[DATASET ENTRIES Boundary: Start]

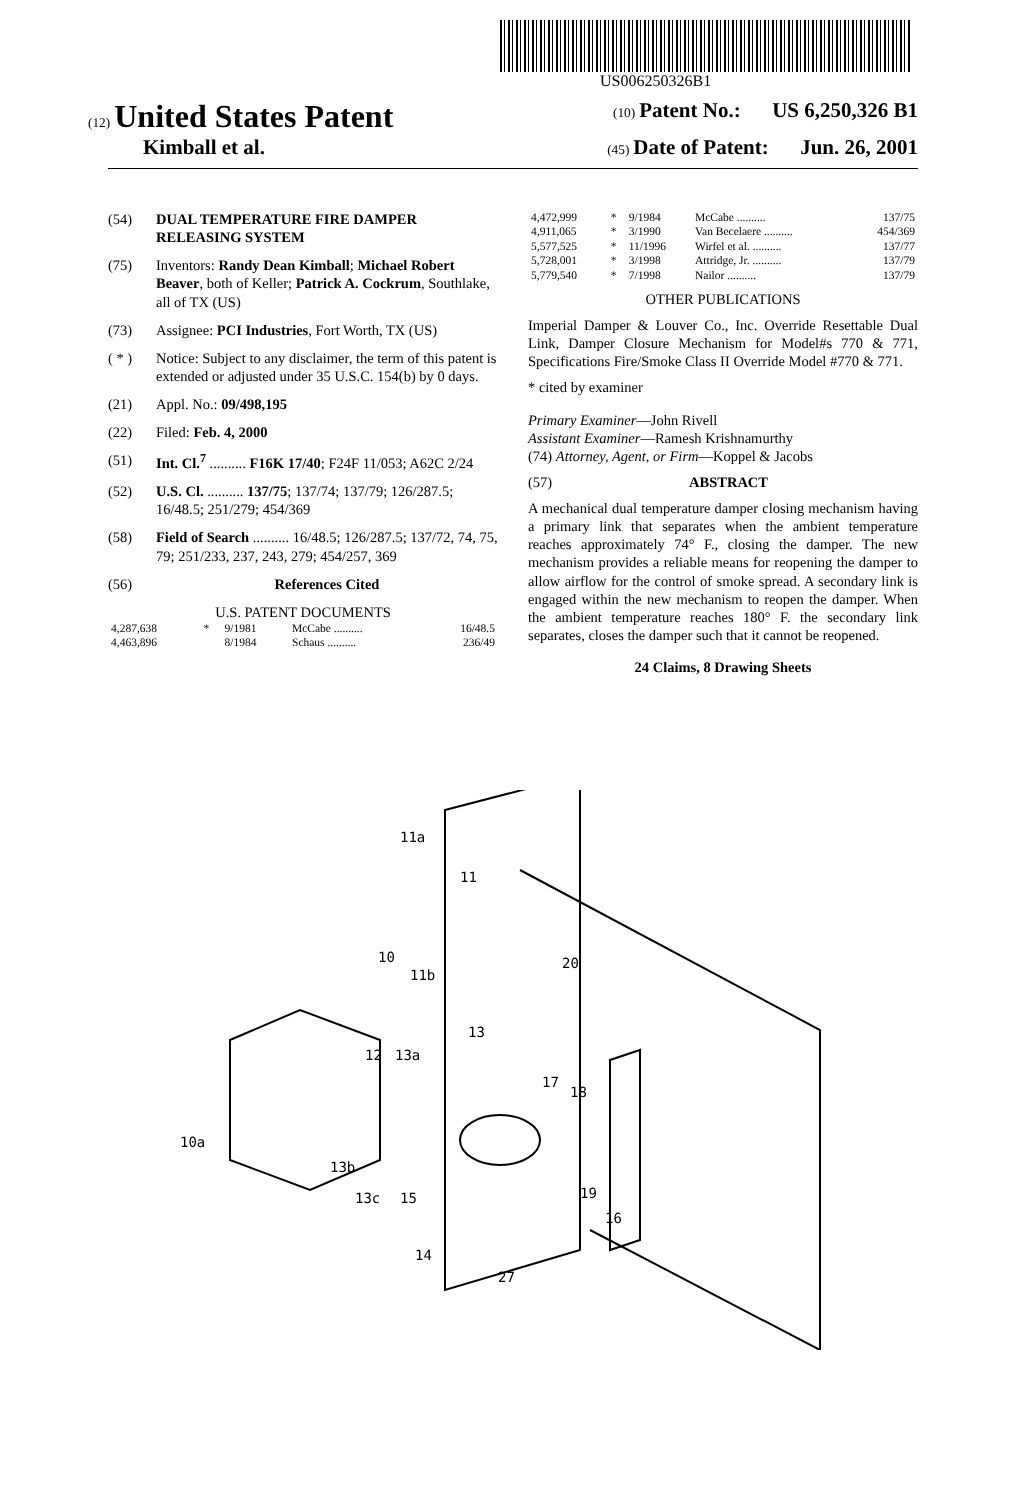US006250326B1
(12) United States Patent (10) Patent No.: US 6,250,326 B1
Kimball et al. (45) Date of Patent: Jun. 26, 2001
(54) DUAL TEMPERATURE FIRE DAMPER RELEASING SYSTEM
(75) Inventors: Randy Dean Kimball; Michael Robert Beaver, both of Keller; Patrick A. Cockrum, Southlake, all of TX (US)
(73) Assignee: PCI Industries, Fort Worth, TX (US)
( * ) Notice: Subject to any disclaimer, the term of this patent is extended or adjusted under 35 U.S.C. 154(b) by 0 days.
(21) Appl. No.: 09/498,195
(22) Filed: Feb. 4, 2000
(51) Int. Cl.<sup>7</sup> .......... F16K 17/40; F24F 11/053; A62C 2/24
(52) U.S. Cl. .......... 137/75; 137/74; 137/79; 126/287.5; 16/48.5; 251/279; 454/369
(58) Field of Search .......... 16/48.5; 126/287.5; 137/72, 74, 75, 79; 251/233, 237, 243, 279; 454/257, 369
(56) References Cited
U.S. PATENT DOCUMENTS
| 4,287,638 | * | 9/1981 | McCabe .......... | 16/48.5 |
| 4,463,896 | | 8/1984 | Schaus .......... | 236/49 |
| 4,472,999 | * | 9/1984 | McCabe .......... | 137/75 |
| 4,911,065 | * | 3/1990 | Van Becelaere .......... | 454/369 |
| 5,577,525 | * | 11/1996 | Wirfel et al. .......... | 137/77 |
| 5,728,001 | * | 3/1998 | Attridge, Jr. .......... | 137/79 |
| 5,779,540 | * | 7/1998 | Nailor .......... | 137/79 |
OTHER PUBLICATIONS
Imperial Damper & Louver Co., Inc. Override Resettable Dual Link, Damper Closure Mechanism for Model#s 770 & 771, Specifications Fire/Smoke Class II Override Model #770 & 771.
* cited by examiner
Primary Examiner—John Rivell
Assistant Examiner—Ramesh Krishnamurthy
(74) Attorney, Agent, or Firm—Koppel & Jacobs
(57) ABSTRACT
A mechanical dual temperature damper closing mechanism having a primary link that separates when the ambient temperature reaches approximately 74° F., closing the damper. The new mechanism provides a reliable means for reopening the damper to allow airflow for the control of smoke spread. A secondary link is engaged within the new mechanism to reopen the damper. When the ambient temperature reaches 180° F. the secondary link separates, closes the damper such that it cannot be reopened.
24 Claims, 8 Drawing Sheets
11a
11
20
10
11b
13
12
13a
17
18
10a
13b
13c
15
19
16
14
27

[DATASET ENTRIES Boundary: End]

A verbatim copy of the material, pictures excluded, is what must be produced.

US006250326B1
(12) United States Patent (10) Patent No.: US 6,250,326 B1
Kimball et al. (45) Date of Patent: Jun. 26, 2001
(54) DUAL TEMPERATURE FIRE DAMPER RELEASING SYSTEM
(75) Inventors: Randy Dean Kimball; Michael Robert Beaver, both of Keller; Patrick A. Cockrum, Southlake, all of TX (US)
(73) Assignee: PCI Industries, Fort Worth, TX (US)
( * ) Notice: Subject to any disclaimer, the term of this patent is extended or adjusted under 35 U.S.C. 154(b) by 0 days.
(21) Appl. No.: 09/498,195
(22) Filed: Feb. 4, 2000
(51) Int. Cl.<sup>7</sup> .......... F16K 17/40; F24F 11/053; A62C 2/24
(52) U.S. Cl. .......... 137/75; 137/74; 137/79; 126/287.5; 16/48.5; 251/279; 454/369
(58) Field of Search .......... 16/48.5; 126/287.5; 137/72, 74, 75, 79; 251/233, 237, 243, 279; 454/257, 369
(56) References Cited
U.S. PATENT DOCUMENTS
| 4,287,638 | * | 9/1981 | McCabe .......... | 16/48.5 |
| 4,463,896 | | 8/1984 | Schaus .......... | 236/49 |
| 4,472,999 | * | 9/1984 | McCabe .......... | 137/75 |
| 4,911,065 | * | 3/1990 | Van Becelaere .......... | 454/369 |
| 5,577,525 | * | 11/1996 | Wirfel et al. .......... | 137/77 |
| 5,728,001 | * | 3/1998 | Attridge, Jr. .......... | 137/79 |
| 5,779,540 | * | 7/1998 | Nailor .......... | 137/79 |
OTHER PUBLICATIONS
Imperial Damper & Louver Co., Inc. Override Resettable Dual Link, Damper Closure Mechanism for Model#s 770 & 771, Specifications Fire/Smoke Class II Override Model #770 & 771.
* cited by examiner
Primary Examiner—John Rivell
Assistant Examiner—Ramesh Krishnamurthy
(74) Attorney, Agent, or Firm—Koppel & Jacobs
(57) ABSTRACT
A mechanical dual temperature damper closing mechanism having a primary link that separates when the ambient temperature reaches approximately 74° F., closing the damper. The new mechanism provides a reliable means for reopening the damper to allow airflow for the control of smoke spread. A secondary link is engaged within the new mechanism to reopen the damper. When the ambient temperature reaches 180° F. the secondary link separates, closes the damper such that it cannot be reopened.
24 Claims, 8 Drawing Sheets
11a
11
20
10
11b
13
12
13a
17
18
10a
13b
13c
15
19
16
14
27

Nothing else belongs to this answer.